◆ Provided information
-=-=-

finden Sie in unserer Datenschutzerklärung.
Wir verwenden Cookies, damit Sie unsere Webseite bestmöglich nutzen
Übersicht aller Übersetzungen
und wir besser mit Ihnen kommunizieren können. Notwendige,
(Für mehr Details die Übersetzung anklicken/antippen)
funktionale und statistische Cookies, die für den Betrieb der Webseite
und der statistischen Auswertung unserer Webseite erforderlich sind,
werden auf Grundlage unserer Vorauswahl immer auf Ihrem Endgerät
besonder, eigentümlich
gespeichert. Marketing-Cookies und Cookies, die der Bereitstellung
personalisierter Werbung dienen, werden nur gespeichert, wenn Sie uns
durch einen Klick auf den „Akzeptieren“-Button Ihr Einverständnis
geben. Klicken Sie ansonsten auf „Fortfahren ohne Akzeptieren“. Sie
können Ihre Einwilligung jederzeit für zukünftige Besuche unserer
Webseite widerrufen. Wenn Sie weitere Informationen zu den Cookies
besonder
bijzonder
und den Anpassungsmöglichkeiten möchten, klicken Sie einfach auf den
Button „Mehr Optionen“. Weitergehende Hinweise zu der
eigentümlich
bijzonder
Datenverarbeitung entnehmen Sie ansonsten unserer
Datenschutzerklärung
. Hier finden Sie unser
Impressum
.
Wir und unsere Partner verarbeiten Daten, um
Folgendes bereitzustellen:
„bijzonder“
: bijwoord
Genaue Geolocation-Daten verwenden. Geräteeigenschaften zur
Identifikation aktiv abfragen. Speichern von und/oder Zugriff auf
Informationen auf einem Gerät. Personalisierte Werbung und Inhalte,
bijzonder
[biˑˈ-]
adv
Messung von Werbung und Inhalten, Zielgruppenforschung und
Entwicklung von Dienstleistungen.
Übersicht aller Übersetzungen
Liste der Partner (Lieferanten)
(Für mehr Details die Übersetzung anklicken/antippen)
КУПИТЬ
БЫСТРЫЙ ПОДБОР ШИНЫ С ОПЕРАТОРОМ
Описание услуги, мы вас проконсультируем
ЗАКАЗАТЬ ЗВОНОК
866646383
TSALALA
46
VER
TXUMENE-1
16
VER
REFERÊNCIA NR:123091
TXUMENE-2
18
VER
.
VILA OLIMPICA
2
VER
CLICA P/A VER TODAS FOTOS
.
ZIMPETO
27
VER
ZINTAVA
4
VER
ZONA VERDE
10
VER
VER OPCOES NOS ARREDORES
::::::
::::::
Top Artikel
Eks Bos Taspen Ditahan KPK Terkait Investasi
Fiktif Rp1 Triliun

-=-=-

◆ What is needed
Each of the lines above must appear again, unchanged.

◆ Exercise output
finden Sie in unserer Datenschutzerklärung.
Wir verwenden Cookies, damit Sie unsere Webseite bestmöglich nutzen
Übersicht aller Übersetzungen
und wir besser mit Ihnen kommunizieren können. Notwendige,
(Für mehr Details die Übersetzung anklicken/antippen)
funktionale und statistische Cookies, die für den Betrieb der Webseite
und der statistischen Auswertung unserer Webseite erforderlich sind,
werden auf Grundlage unserer Vorauswahl immer auf Ihrem Endgerät
besonder, eigentümlich
gespeichert. Marketing-Cookies und Cookies, die der Bereitstellung
personalisierter Werbung dienen, werden nur gespeichert, wenn Sie uns
durch einen Klick auf den „Akzeptieren“-Button Ihr Einverständnis
geben. Klicken Sie ansonsten auf „Fortfahren ohne Akzeptieren“. Sie
können Ihre Einwilligung jederzeit für zukünftige Besuche unserer
Webseite widerrufen. Wenn Sie weitere Informationen zu den Cookies
besonder
bijzonder
und den Anpassungsmöglichkeiten möchten, klicken Sie einfach auf den
Button „Mehr Optionen“. Weitergehende Hinweise zu der
eigentümlich
bijzonder
Datenverarbeitung entnehmen Sie ansonsten unserer
Datenschutzerklärung
. Hier finden Sie unser
Impressum
.
Wir und unsere Partner verarbeiten Daten, um
Folgendes bereitzustellen:
„bijzonder“
: bijwoord
Genaue Geolocation-Daten verwenden. Geräteeigenschaften zur
Identifikation aktiv abfragen. Speichern von und/oder Zugriff auf
Informationen auf einem Gerät. Personalisierte Werbung und Inhalte,
bijzonder
[biˑˈ-]
adv
Messung von Werbung und Inhalten, Zielgruppenforschung und
Entwicklung von Dienstleistungen.
Übersicht aller Übersetzungen
Liste der Partner (Lieferanten)
(Für mehr Details die Übersetzung anklicken/antippen)
КУПИТЬ
БЫСТРЫЙ ПОДБОР ШИНЫ С ОПЕРАТОРОМ
Описание услуги, мы вас проконсультируем
ЗАКАЗАТЬ ЗВОНОК
866646383
TSALALA
46
VER
TXUMENE-1
16
VER
REFERÊNCIA NR:123091
TXUMENE-2
18
VER
.
VILA OLIMPICA
2
VER
CLICA P/A VER TODAS FOTOS
.
ZIMPETO
27
VER
ZINTAVA
4
VER
ZONA VERDE
10
VER
VER OPCOES NOS ARREDORES
::::::
::::::
Top Artikel
Eks Bos Taspen Ditahan KPK Terkait Investasi
Fiktif Rp1 Triliun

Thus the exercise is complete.